── Verilen metin ──

- 659 Okunma
- 0 Yorum
- 1 Beğeni
İyilik Yapmak
İYİLİK YAPMAK
Sevgili dostum,
İyilik kavramı o kadar geniş ki romanlar, diziler, edebiyat ve başka alanlarda hep karşımıza çıkar. İyllik herkesin farklı gördüğü ve algıladığı bir kavram.
Sevgli dostum,
Yazmayı ve okumayı seven insan olarak bizim için iyilik demek, insanlara “oku” emrini anlatmak demek. Bunun yanında imkanlar ölçüsünde okumayı yazmayı sevene kalem, defter ve özellikle faydalı olacağına inandığımız kitaplar hediye etmek demek. Bunun yanında başkalarına da “kitap hediye eden insan” olarak tanınmaları için tavsiye etmek demek.
Sevgili dostum,
Bu tutumumuza gülen, duyarsız davranan, kızan, hatta düşmanlık edenlerde var. Herkesin bizim gibi düşünmesi, yaşaması ve bizim hediye ettiğimiz şeyleri hediye etmesi mümkün olmadığından bu tutum içindeki insanlara karşı sabırlı olmamız gerektiğine inanarak hep susmayı tercih ederiz. Bizim bu önerimizi “eleştiri”, tavsiye ettiğimiz insanlar yapmadığı zaman onları”kötüleme” olarak algılayanlarda var. Bunlara da saygılı olmamız lazm .Ama doğrusunu da anlatmak gerek. Herkes içinde ne varsa, beyninde ne varsa onu döker ortaya sonuçta.
Sevgili dostum,
“İyilik hep maddi olur” düşüncesinde olanlar çok. Fakat maddi imkanı olamayan da çok. Bunun için maddi imkanı olamayan insanlar da okuyarak bilgi sahibi olup, bunları bilmeyen veya gençlerle de paylaşabilir. Çok insan kitap okumasa da hayatı iyi okuyarak, insanlar arasında ayırım yapmadan yanlarına elenlere, çay ikram ederek, sevgi ve saygı göstererek de iyilikte bulunabilirler. Böyle insanlara da hep saygımız var.
Sevgili dostum,
Bizim tepkimiz, onu bunu rahatsız eden söz ve davranışlarda bulunduktan sonra bunu “iyilik ve sevgi “olarak yutturmaya çalışanlara. Ya da “o sana faydası olmasa da başkalarına faydalı oluyor” türünden yorumlar yapanlara. İyilikte bulunan insan, faydası olmuyorsa muhatabının sevmediği hareketleri yapmayarak , yapanlara da tepki göstererek, uyararak yapmalı.

───

Çalışma soruları:
1 – İyilik yapma üzerine yazılmış metne göre aşağıdaki soruları yanıtlayın.
(a) Okumayı ve yazmayı sevenlere imkanlar ölçüsünde hangi şeylerin hediye edilmesinden söz ediliyor?
(b) Bu tutuma gülen, kızan ya da düşmanlık edenlere karşı ne yapılması tercih ediliyor?
(c) Maddi imkanı olmayan insanların okuyarak edindikleri bilgiyi kimlerle paylaşabileceği belirtiliyor?
2 – İyilik yapma üzerine yazılmış metindeki "“İyilik hep maddi olur” düşüncesinde olanlar çok" diye başlayan paragrafı, temel bilgilerini koruyarak madde listesi biçiminde yeniden yazın.
3 – İyilik yapma üzerine yazılmış metni son cümlesinden sonra sürdürün.

── Veriler ──

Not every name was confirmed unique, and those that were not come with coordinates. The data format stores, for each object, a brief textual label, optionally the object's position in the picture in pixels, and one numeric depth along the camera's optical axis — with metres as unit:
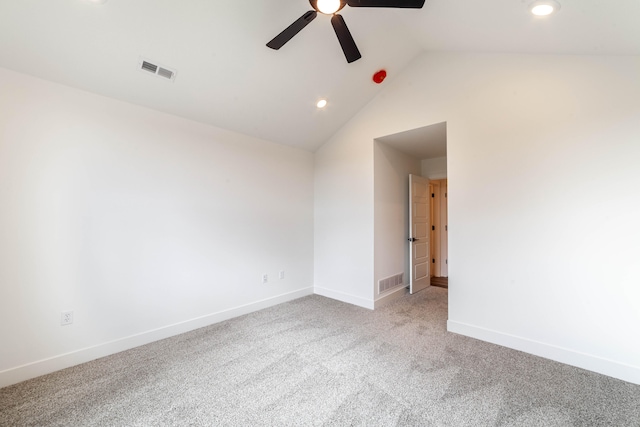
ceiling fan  1.72
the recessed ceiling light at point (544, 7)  1.89
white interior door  4.40
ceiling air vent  2.39
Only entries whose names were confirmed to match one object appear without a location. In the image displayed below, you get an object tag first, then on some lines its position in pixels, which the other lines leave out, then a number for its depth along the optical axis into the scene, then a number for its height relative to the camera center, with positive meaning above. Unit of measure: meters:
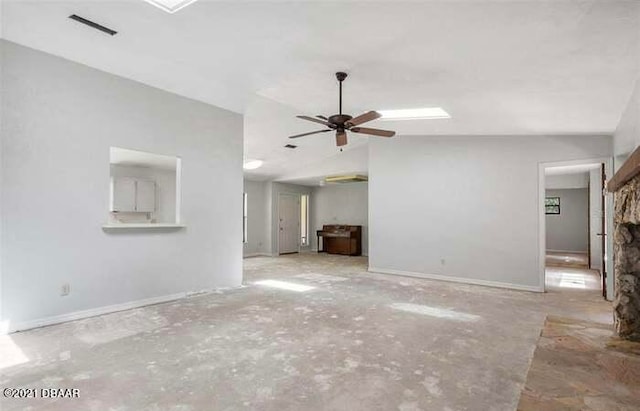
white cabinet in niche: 7.02 +0.31
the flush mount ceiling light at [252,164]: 8.66 +1.16
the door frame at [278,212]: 10.48 -0.04
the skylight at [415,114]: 5.01 +1.45
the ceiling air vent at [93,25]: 3.00 +1.62
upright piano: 10.30 -0.82
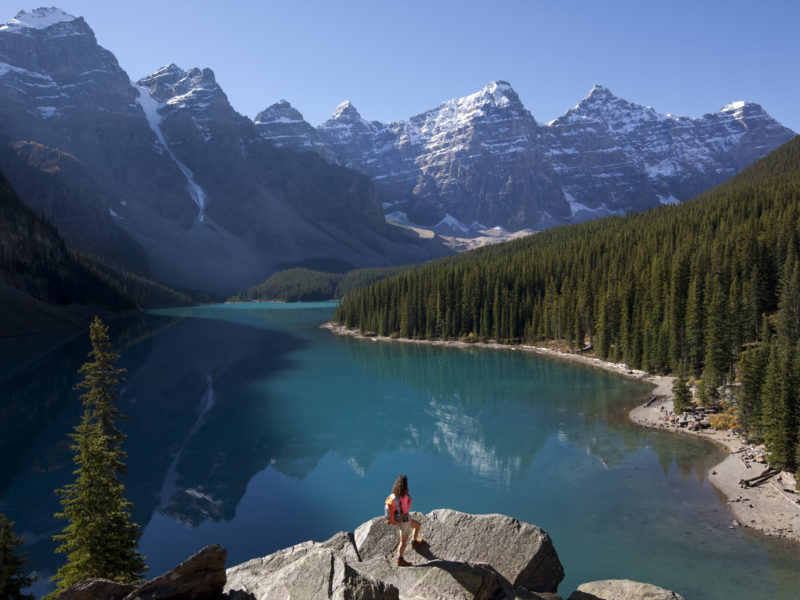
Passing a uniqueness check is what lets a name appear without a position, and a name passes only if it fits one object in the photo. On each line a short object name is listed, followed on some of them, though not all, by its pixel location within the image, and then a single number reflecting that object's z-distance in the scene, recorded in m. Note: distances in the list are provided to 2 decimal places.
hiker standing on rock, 11.37
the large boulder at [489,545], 11.81
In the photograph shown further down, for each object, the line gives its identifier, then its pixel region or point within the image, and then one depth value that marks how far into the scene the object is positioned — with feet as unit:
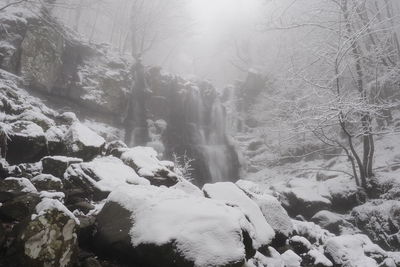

───

Görev yanıtları:
1 –
(a) Kalem, defter ve özellikle faydalı olacağına inanılan kitaplar.
(b) Bu insanlara karşı sabırlı olmak gerektiğine inanılarak hep susmak tercih ediliyor.
(c) Bunları bilmeyenlerle veya gençlerle.

2 –
- İyiliğin hep maddi olduğunu düşünen çok insan var, ama maddi imkanı olmayan da çok.
- Maddi imkanı olmayanlar okuyarak bilgi edinebilir ve bunu bilmeyenlerle veya gençlerle paylaşabilir.
- Kitap okumayan pek çok insan da hayatı iyi okuyarak iyilikte bulunabilir. Bunu, yanlarına gelenlere ayrım yapmadan çay ikram ederek, sevgi ve saygı göstererek yapabilir.
- Böyle insanlara her zaman saygı duyuluyor.

3 –
Sevgili dostum,
Bazen iyilik insanın evinde tek başına kalarak kimseye zarar vermemesinin yanında, kendine de düşünmesi, kafasını dinlemesi , faydalı bir kitap okumak, bir proğram izleyerek bilmediği konuları öğrenerek bunu başkalarına da öğretme niyeti ve gayreti de iyilik olabilir. Bu tutumu zaman zaman sen de, ben de yapıyoruz ve hem huzur buluyoruz, hem de öğrenmenin sevincini yaşıyoruz. Bu mektubu da böyle bir ortamda yazmanın mutluluğunu seninle paylaşayım dedim. Bu huzur ortamında hakikaten de insanın aklına güzel sözle, düşünceler geliyor ve zaman zaman “hiç dışarı çıkmadan hep kendime faydalı olsam, böyle güzel düşünceler ile mutlu olsam” düşüncesi geliyor ama toplum içinde yaşayan bir varlık olarak bunun her zaman uygulamak da mümkün olmuyor. O zaman yapmamız gereken toplum içindeyen de “elimize, dilimize sahip olmak” kalıyor bize.
Sevgili dostum,
Çalışan ve mesşgul olan insanları daha fazla meşgul etmemek, insanları üzecek sözler söylememek, başkalarına faydalı olanı kıskanmamak, tersine gençleri ve insanları onlara faydalı olacak insanlara yönlendirmek de iyilik yapmak olabilir.
Sevgili dostum,
Bunlar nereden aklına geldi? Diye sormayacaksın biliyorum. Son zamanalarda kalem defter hedye etmemizi anlamayanlar çoğalınca bende öyle bir mektup yazayım dedim.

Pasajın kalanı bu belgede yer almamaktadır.